→ **WHAT THE EXERCISE ASKS**
From the line that contains "then try to" to the end of the entries, copy each line exactly, though the pictures stay out.

Page-level text extractions:

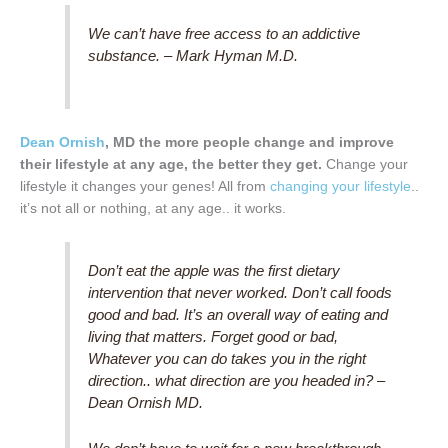
We can’t have free access to an addictive
substance. – Mark Hyman M.D.
Dean Ornish
, MD the more people change and improve
their lifestyle at any age, the better they get.
Change your
lifestyle it changes your genes! All from
changing your lifestyle
..
it’s not all or nothing, at any age.. it works.
Don’t eat the apple was the first dietary
intervention that never worked. Don’t call foods
good and bad. It’s an overall way of eating and
living that matters. Forget good or bad,
Whatever you can do takes you in the right
direction.. what direction are you headed in? –
Dean Ornish MD.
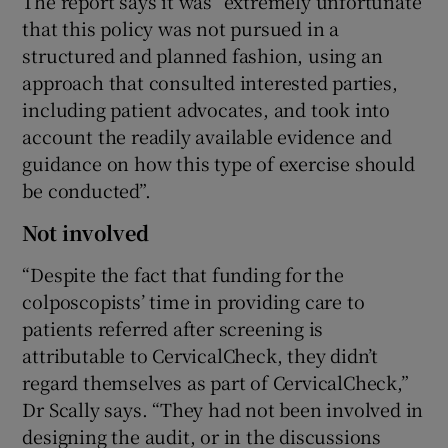
The report says it was “extremely unfortunate
that this policy was not pursued in a
structured and planned fashion, using an
approach that consulted interested parties,
including patient advocates, and took into
account the readily available evidence and
guidance on how this type of exercise should
be conducted”.
Not involved
“Despite the fact that funding for the
colposcopists’ time in providing care to
patients referred after screening is
attributable to CervicalCheck, they didn’t
regard themselves as part of CervicalCheck,”
Dr Scally says. “They had not been involved in
designing the audit, or in the discussions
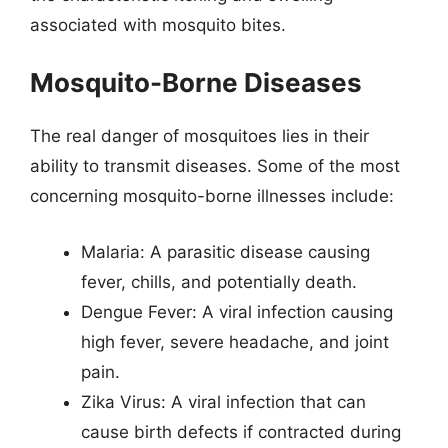
associated with mosquito bites.
Mosquito-Borne Diseases
The real danger of mosquitoes lies in their
ability to transmit diseases. Some of the most
concerning mosquito-borne illnesses include:
Malaria: A parasitic disease causing
fever, chills, and potentially death.
Dengue Fever: A viral infection causing
high fever, severe headache, and joint
pain.
Zika Virus: A viral infection that can
cause birth defects if contracted during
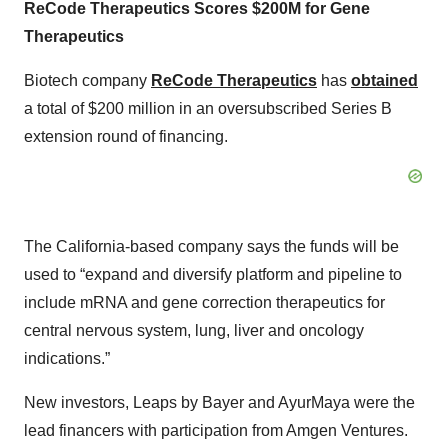
ReCode Therapeutics Scores $200M for Gene
Therapeutics
Biotech company
ReCode Therapeutics
has
obtained
a total of $200 million in an oversubscribed Series B
extension round of financing.
The California-based company says the funds will be
used to “expand and diversify platform and pipeline to
include mRNA and gene correction therapeutics for
central nervous system, lung, liver and oncology
indications.”
New investors, Leaps by Bayer and AyurMaya were the
lead financers with participation from Amgen Ventures.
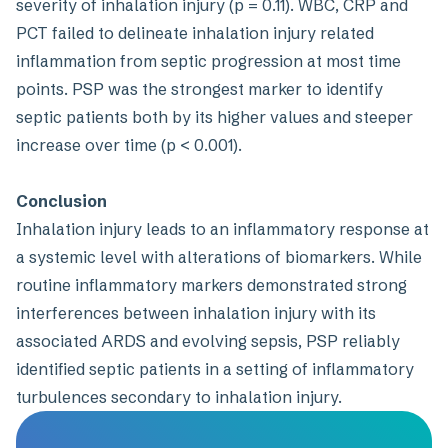
severity of inhalation injury (p = 0.11). WBC, CRP and
PCT failed to delineate inhalation injury related
inflammation from septic progression at most time
points. PSP was the strongest marker to identify
septic patients both by its higher values and steeper
increase over time (p < 0.001).
Conclusion
Inhalation injury leads to an inflammatory response at
a systemic level with alterations of biomarkers. While
routine inflammatory markers demonstrated strong
interferences between inhalation injury with its
associated ARDS and evolving sepsis, PSP reliably
identified septic patients in a setting of inflammatory
turbulences secondary to inhalation injury.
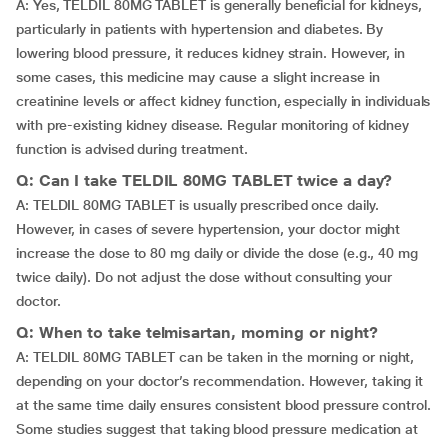
A: Yes, TELDIL 80MG TABLET is generally beneficial for kidneys,
particularly in patients with hypertension and diabetes. By
lowering blood pressure, it reduces kidney strain. However, in
some cases, this medicine may cause a slight increase in
creatinine levels or affect kidney function, especially in individuals
with pre-existing kidney disease. Regular monitoring of kidney
function is advised during treatment.
Q: Can I take TELDIL 80MG TABLET twice a day?
A: TELDIL 80MG TABLET is usually prescribed once daily.
However, in cases of severe hypertension, your doctor might
increase the dose to 80 mg daily or divide the dose (e.g., 40 mg
twice daily). Do not adjust the dose without consulting your
doctor.
Q: When to take telmisartan, morning or night?
A: TELDIL 80MG TABLET can be taken in the morning or night,
depending on your doctor’s recommendation. However, taking it
at the same time daily ensures consistent blood pressure control.
Some studies suggest that taking blood pressure medication at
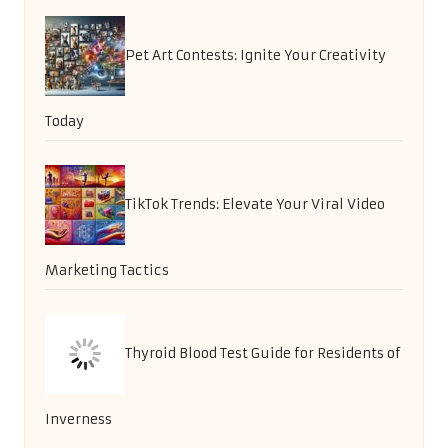
Pet Art Contests: Ignite Your Creativity
Today
TikTok Trends: Elevate Your Viral Video
Marketing Tactics
Thyroid Blood Test Guide for Residents of
Inverness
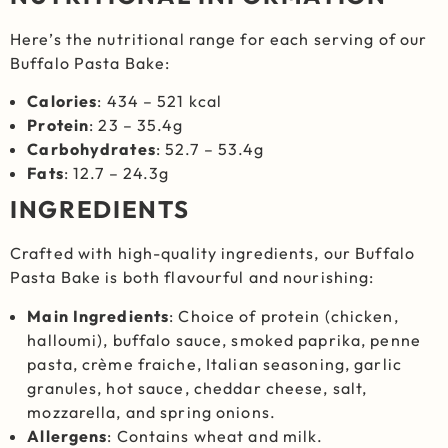
Here’s the nutritional range for each serving of our
Buffalo Pasta Bake:
Calories
: 434 – 521 kcal
Protein
: 23 – 35.4g
Carbohydrates
: 52.7 – 53.4g
Fats
: 12.7 – 24.3g
INGREDIENTS
Crafted with high-quality ingredients, our Buffalo
Pasta Bake is both flavourful and nourishing:
Main Ingredients
: Choice of protein (chicken,
halloumi), buffalo sauce, smoked paprika, penne
pasta, crème fraiche, Italian seasoning, garlic
granules, hot sauce, cheddar cheese, salt,
mozzarella, and spring onions.
Allergens
: Contains wheat and milk.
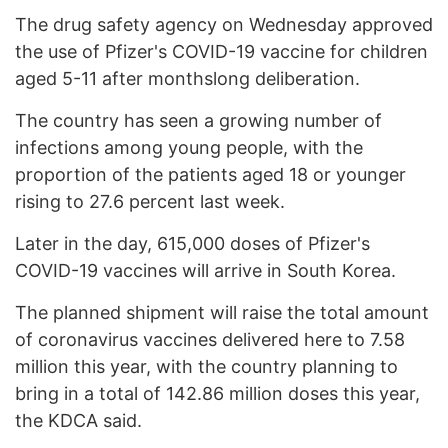
The drug safety agency on Wednesday approved
the use of Pfizer's COVID-19 vaccine for children
aged 5-11 after monthslong deliberation.
The country has seen a growing number of
infections among young people, with the
proportion of the patients aged 18 or younger
rising to 27.6 percent last week.
Later in the day, 615,000 doses of Pfizer's
COVID-19 vaccines will arrive in South Korea.
The planned shipment will raise the total amount
of coronavirus vaccines delivered here to 7.58
million this year, with the country planning to
bring in a total of 142.86 million doses this year,
the KDCA said.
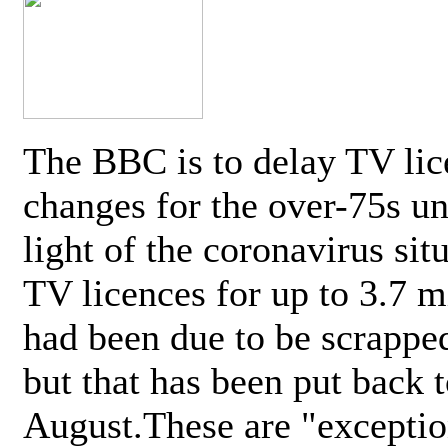
The BBC is to delay TV lic
changes for the over-75s un
light of the coronavirus sit
TV licences for up to 3.7 m
had been due to be scrappe
but that has been put back t
August.These are "exceptio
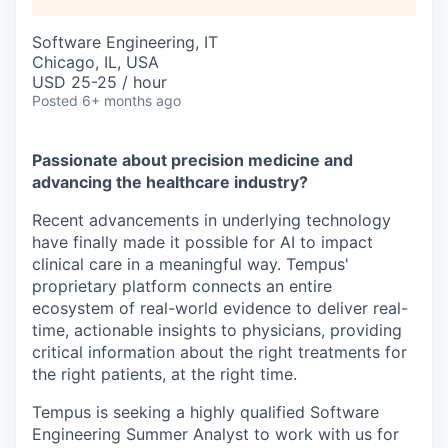
Software Engineering, IT
Chicago, IL, USA
USD 25-25 / hour
Posted
6+ months ago
Passionate about precision medicine and
advancing the healthcare industry?
Recent advancements in underlying technology
have finally made it possible for AI to impact
clinical care in a meaningful way. Tempus'
proprietary platform connects an entire
ecosystem of real-world evidence to deliver real-
time, actionable insights to physicians, providing
critical information about the right treatments for
the right patients, at the right time.
Tempus is seeking a highly qualified
Software
Engineering Summer Analyst
to work with us for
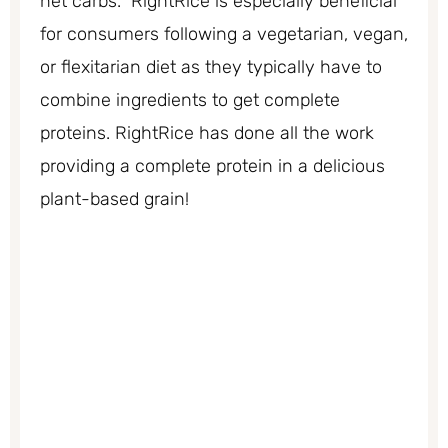
net carbs. RightRice is especially beneficial
for consumers following a vegetarian, vegan,
or flexitarian diet as they typically have to
combine ingredients to get complete
proteins. RightRice has done all the work
providing a complete protein in a delicious
plant-based grain!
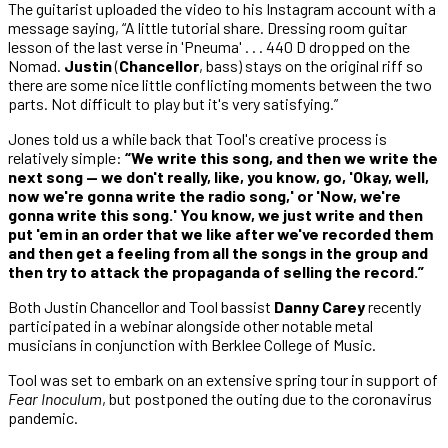
The guitarist uploaded the video to his Instagram account with a
message saying, “A little tutorial share. Dressing room guitar
lesson of the last verse in 'Pneuma' . . . 440 D dropped on the
Nomad.
Justin
(
Chancellor
, bass) stays on the original riff so
there are some nice little conflicting moments between the two
parts. Not difficult to play but it's very satisfying.”
Jones told us a while back that Tool's creative process is
relatively simple:
“We write this song, and then we write the
next song — we don't really, like, you know, go, 'Okay, well,
now we're gonna write the radio song,' or 'Now, we're
gonna write this song.' You know, we just write and then
put 'em in an order that we like after we've recorded them
and then get a feeling from all the songs in the group and
then try to attack the propaganda of selling the record.”
Both Justin Chancellor and Tool bassist
Danny Carey
recently
participated in a webinar alongside other notable metal
musicians in conjunction with Berklee College of Music.
Tool was set to embark on an extensive spring tour in support of
Fear Inoculum
, but postponed the outing due to the coronavirus
pandemic.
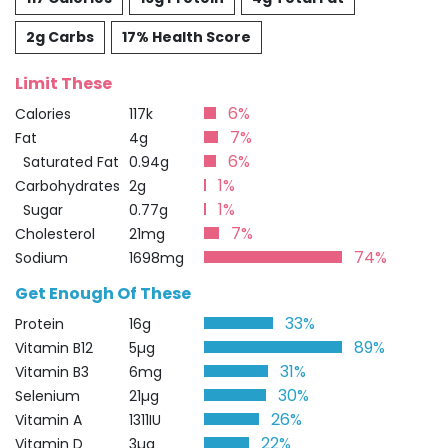
2g Carbs
17% Health Score
Limit These
6%
Calories
117k
7%
Fat
4g
6%
Saturated Fat
0.94g
1%
Carbohydrates
2g
1%
Sugar
0.77g
7%
Cholesterol
21mg
74%
Sodium
1698mg
Get Enough Of These
33%
Protein
16g
89%
Vitamin B12
5µg
31%
Vitamin B3
6mg
30%
Selenium
21µg
26%
Vitamin A
1311IU
22%
Vitamin D
3µg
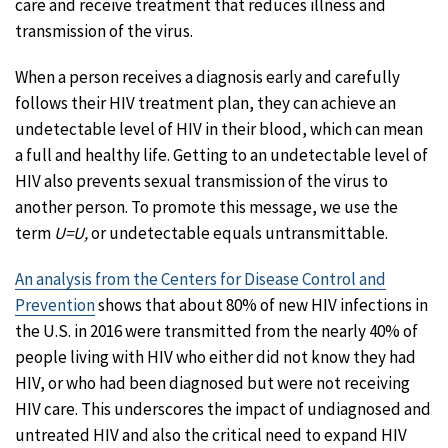
care and receive treatment that reduces illness and
transmission of the virus.
When a person receives a diagnosis early and carefully
follows their HIV treatment plan, they can achieve an
undetectable level of HIV in their blood, which can mean
a full and healthy life. Getting to an undetectable level of
HIV also prevents sexual transmission of the virus to
another person. To promote this message, we use the
term
U=U,
or undetectable equals untransmittable.
An analysis from the Centers for Disease Control and
Prevention
shows that about 80% of new HIV infections in
the U.S. in 2016 were transmitted from the nearly 40% of
people living with HIV who either did not know they had
HIV, or who had been diagnosed but were not receiving
HIV care. This underscores the impact of undiagnosed and
untreated HIV and also the critical need to expand HIV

→ **OUTPUT OF THE EXERCISE**
then try to attack the propaganda of selling the record.”
Both Justin Chancellor and Tool bassist
Danny Carey
recently
participated in a webinar alongside other notable metal
musicians in conjunction with Berklee College of Music.
Tool was set to embark on an extensive spring tour in support of
Fear Inoculum
, but postponed the outing due to the coronavirus
pandemic.
2g Carbs
17% Health Score
Limit These
6%
Calories
117k
7%
Fat
4g
6%
Saturated Fat
0.94g
1%
Carbohydrates
2g
1%
Sugar
0.77g
7%
Cholesterol
21mg
74%
Sodium
1698mg
Get Enough Of These
33%
Protein
16g
89%
Vitamin B12
5µg
31%
Vitamin B3
6mg
30%
Selenium
21µg
26%
Vitamin A
1311IU
22%
Vitamin D
3µg
care and receive treatment that reduces illness and
transmission of the virus.
When a person receives a diagnosis early and carefully
follows their HIV treatment plan, they can achieve an
undetectable level of HIV in their blood, which can mean
a full and healthy life. Getting to an undetectable level of
HIV also prevents sexual transmission of the virus to
another person. To promote this message, we use the
term
U=U,
or undetectable equals untransmittable.
An analysis from the Centers for Disease Control and
Prevention
shows that about 80% of new HIV infections in
the U.S. in 2016 were transmitted from the nearly 40% of
people living with HIV who either did not know they had
HIV, or who had been diagnosed but were not receiving
HIV care. This underscores the impact of undiagnosed and
untreated HIV and also the critical need to expand HIV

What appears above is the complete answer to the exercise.